"Sentences must be at least two words long, unless a linebreak or end-of-text."
Hey, why this logic?
What if someone writes:
See it. Report it. Sorted.
Will "Sorted." get ignored?
Because it does not know that "it" isn't an abbreviation.
Without the ability to actually understand the words (which would be the holy grail of artificial intelligence, so slightly outside scope), the algorithm might as well try to parse Bla bo. Bubble bi. Booboo. No hint at all whether the period is used as an abbreviation or the end of a sentence.
It might as well parse See eg. Boston mr. Garcia, which has all the same character counts, positions of caps and periods, yet is only one sentence (albeit a bad one, but still something that should be detected as a single sentence).
As such, PHP-Sentence (and basically all other Sentence boundary disambiguation algorithms) make a best effort attempt at detection whether a period is the end of a sentence, part of an abbreviation or just... ellipsis.
i feel you, but how about loading a list of abbreviations in English (and DE and NL, if you wanna maintain those languages), and then checking if the single word is an abbreviation?
I think that simply ignoring. all. single. worded. sentences. isn't. very. good.
This is a really good lib for this: https://github.com/bigwhoop/sentence-breaker
I think a list of abbreviations could be added without too much effort.
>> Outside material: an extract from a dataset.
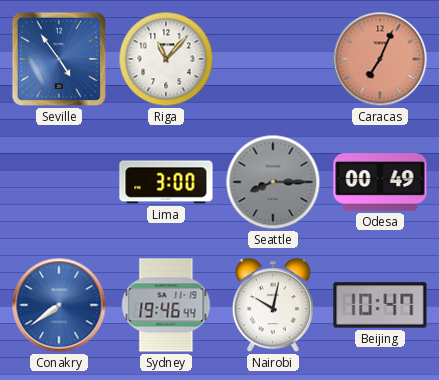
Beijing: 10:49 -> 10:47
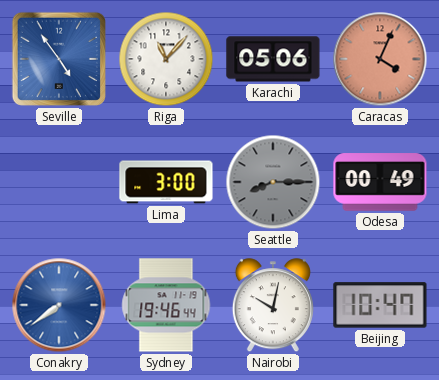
Karachi: none -> 05:06
Caracas: 7:04 -> 4:04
I'll look into it though no promisses as to a date.
I know about sentence-breaker, but I don't know of it's quality. The testcases don't seem particularly challenging and on first sight seems to ignore things like colons, question marks, exclaimation marks and imperfect use of punctuation. It'll probably perform better on professional, well-written texts and worse on real-world texts. For instance, they seem to deal with "... word", but not with "...word", "..word" or "....word". Their rule system is easily extendable, but does require individual rules for each exceptional case.
As far as I know, there is no scientific corpus or set of tests to compare these types of algorithms.